═════ Data ═════

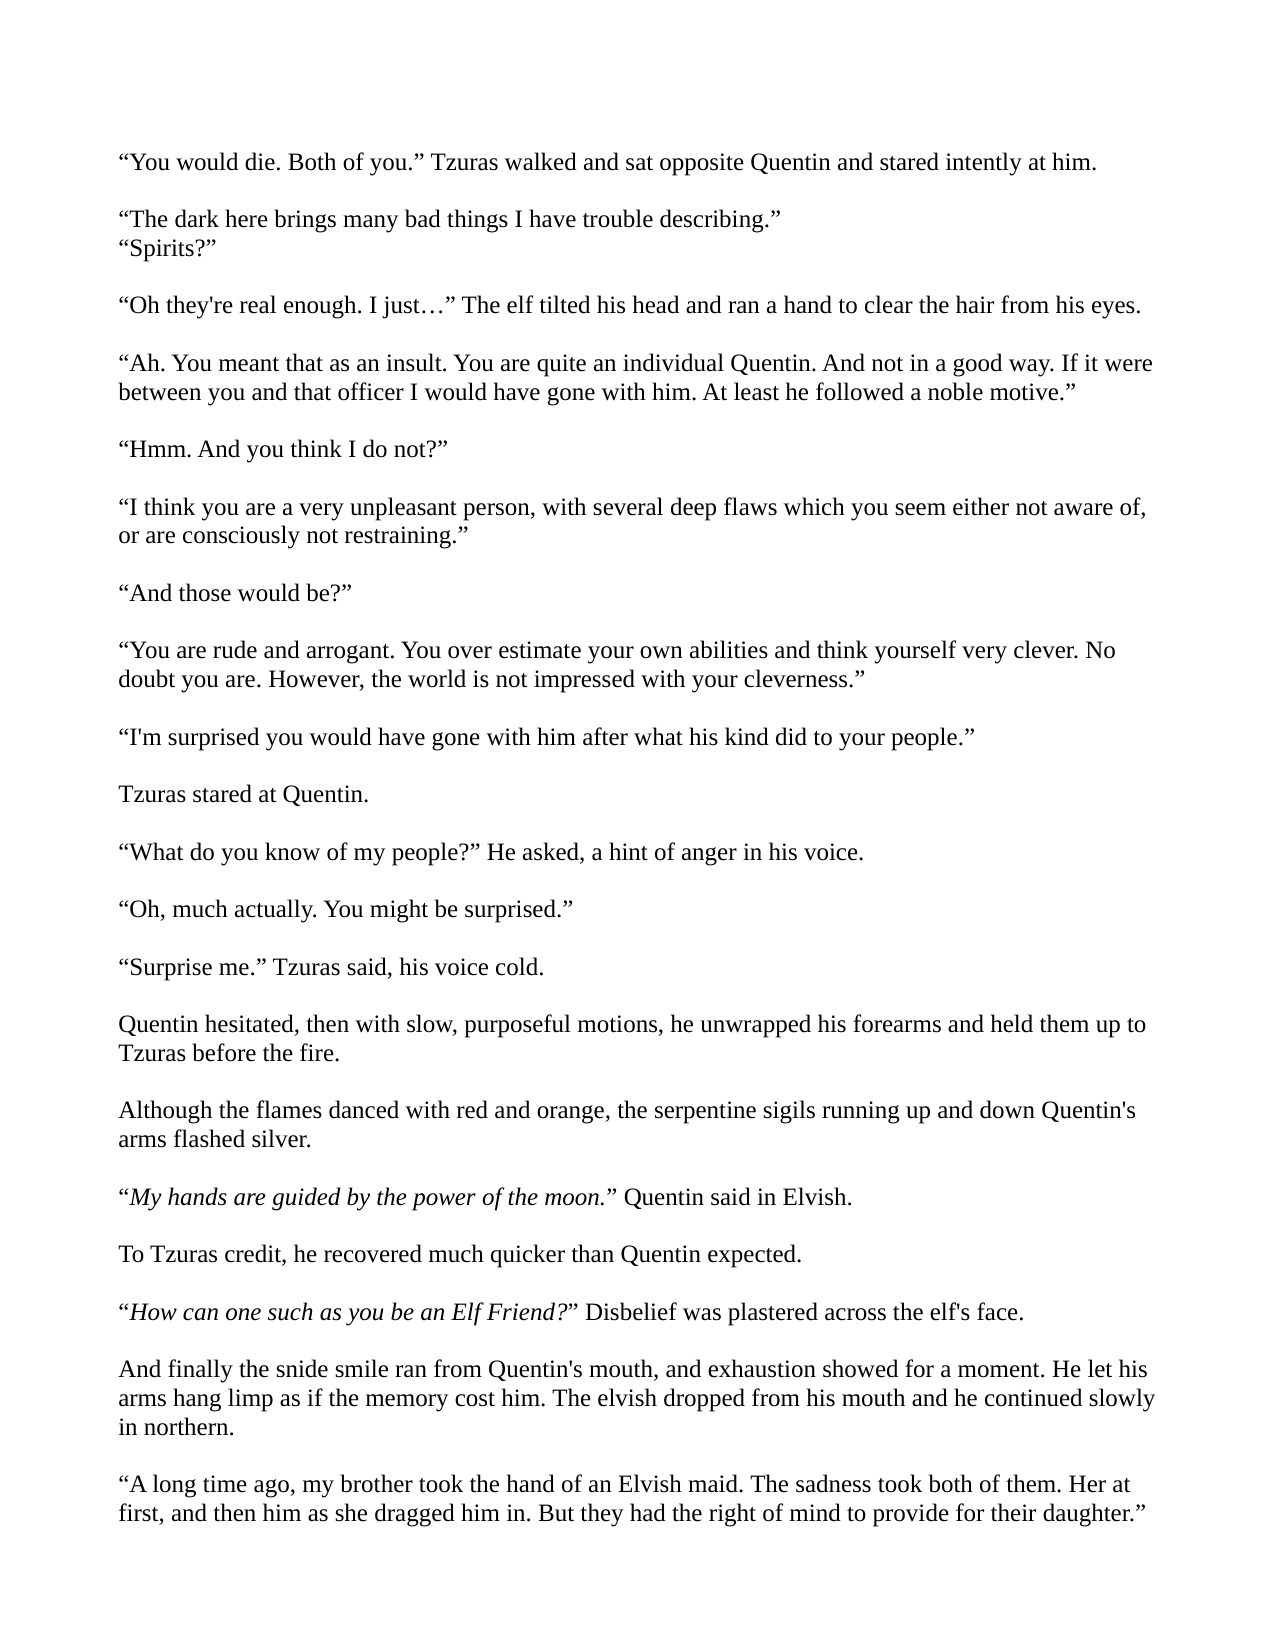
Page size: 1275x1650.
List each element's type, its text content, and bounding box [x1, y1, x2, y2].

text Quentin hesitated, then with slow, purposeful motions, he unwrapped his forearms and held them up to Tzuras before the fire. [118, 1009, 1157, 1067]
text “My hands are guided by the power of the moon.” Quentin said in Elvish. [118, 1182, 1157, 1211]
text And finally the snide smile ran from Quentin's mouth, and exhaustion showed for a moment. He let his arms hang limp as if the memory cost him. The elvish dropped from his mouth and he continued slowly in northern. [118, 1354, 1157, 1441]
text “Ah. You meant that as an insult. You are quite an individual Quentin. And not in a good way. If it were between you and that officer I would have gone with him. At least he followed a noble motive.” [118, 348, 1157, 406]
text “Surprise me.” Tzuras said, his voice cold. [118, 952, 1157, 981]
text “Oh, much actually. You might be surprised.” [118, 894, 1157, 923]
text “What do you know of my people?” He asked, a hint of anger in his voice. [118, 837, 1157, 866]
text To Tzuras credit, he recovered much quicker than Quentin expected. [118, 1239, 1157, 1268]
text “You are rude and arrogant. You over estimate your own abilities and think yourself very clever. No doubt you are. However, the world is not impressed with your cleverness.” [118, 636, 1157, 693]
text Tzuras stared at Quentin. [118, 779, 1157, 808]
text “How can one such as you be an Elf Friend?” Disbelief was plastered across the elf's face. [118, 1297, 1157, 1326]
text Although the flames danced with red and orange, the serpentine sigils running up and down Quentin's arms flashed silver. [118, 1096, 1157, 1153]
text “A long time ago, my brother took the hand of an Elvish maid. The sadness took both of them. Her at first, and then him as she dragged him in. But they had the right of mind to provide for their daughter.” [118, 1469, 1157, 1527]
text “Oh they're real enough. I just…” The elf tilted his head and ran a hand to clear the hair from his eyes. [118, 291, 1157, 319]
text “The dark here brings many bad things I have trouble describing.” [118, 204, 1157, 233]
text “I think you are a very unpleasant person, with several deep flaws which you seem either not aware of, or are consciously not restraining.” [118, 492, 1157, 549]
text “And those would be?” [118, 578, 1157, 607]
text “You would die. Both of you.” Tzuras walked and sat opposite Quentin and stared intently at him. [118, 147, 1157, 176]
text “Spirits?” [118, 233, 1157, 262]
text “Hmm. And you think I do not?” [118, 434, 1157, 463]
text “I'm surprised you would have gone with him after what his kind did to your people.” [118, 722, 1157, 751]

═════

**What is expected**
Rewrite every row above without the pictures, replacing "officer" with "soldier" and leaving everything else unchanged.

**Correct response**
Page size: 1275x1650.
List each element's type, its text content, and bounding box [x1, y1, x2, y2].

text Quentin hesitated, then with slow, purposeful motions, he unwrapped his forearms and held them up to Tzuras before the fire. [118, 1009, 1157, 1067]
text “My hands are guided by the power of the moon.” Quentin said in Elvish. [118, 1182, 1157, 1211]
text And finally the snide smile ran from Quentin's mouth, and exhaustion showed for a moment. He let his arms hang limp as if the memory cost him. The elvish dropped from his mouth and he continued slowly in northern. [118, 1354, 1157, 1441]
text “Ah. You meant that as an insult. You are quite an individual Quentin. And not in a good way. If it were between you and that soldier I would have gone with him. At least he followed a noble motive.” [118, 348, 1157, 406]
text “Surprise me.” Tzuras said, his voice cold. [118, 952, 1157, 981]
text “Oh, much actually. You might be surprised.” [118, 894, 1157, 923]
text “What do you know of my people?” He asked, a hint of anger in his voice. [118, 837, 1157, 866]
text To Tzuras credit, he recovered much quicker than Quentin expected. [118, 1239, 1157, 1268]
text “You are rude and arrogant. You over estimate your own abilities and think yourself very clever. No doubt you are. However, the world is not impressed with your cleverness.” [118, 636, 1157, 693]
text Tzuras stared at Quentin. [118, 779, 1157, 808]
text “How can one such as you be an Elf Friend?” Disbelief was plastered across the elf's face. [118, 1297, 1157, 1326]
text Although the flames danced with red and orange, the serpentine sigils running up and down Quentin's arms flashed silver. [118, 1096, 1157, 1153]
text “A long time ago, my brother took the hand of an Elvish maid. The sadness took both of them. Her at first, and then him as she dragged him in. But they had the right of mind to provide for their daughter.” [118, 1469, 1157, 1527]
text “Oh they're real enough. I just…” The elf tilted his head and ran a hand to clear the hair from his eyes. [118, 291, 1157, 319]
text “The dark here brings many bad things I have trouble describing.” [118, 204, 1157, 233]
text “I think you are a very unpleasant person, with several deep flaws which you seem either not aware of, or are consciously not restraining.” [118, 492, 1157, 549]
text “And those would be?” [118, 578, 1157, 607]
text “You would die. Both of you.” Tzuras walked and sat opposite Quentin and stared intently at him. [118, 147, 1157, 176]
text “Spirits?” [118, 233, 1157, 262]
text “Hmm. And you think I do not?” [118, 434, 1157, 463]
text “I'm surprised you would have gone with him after what his kind did to your people.” [118, 722, 1157, 751]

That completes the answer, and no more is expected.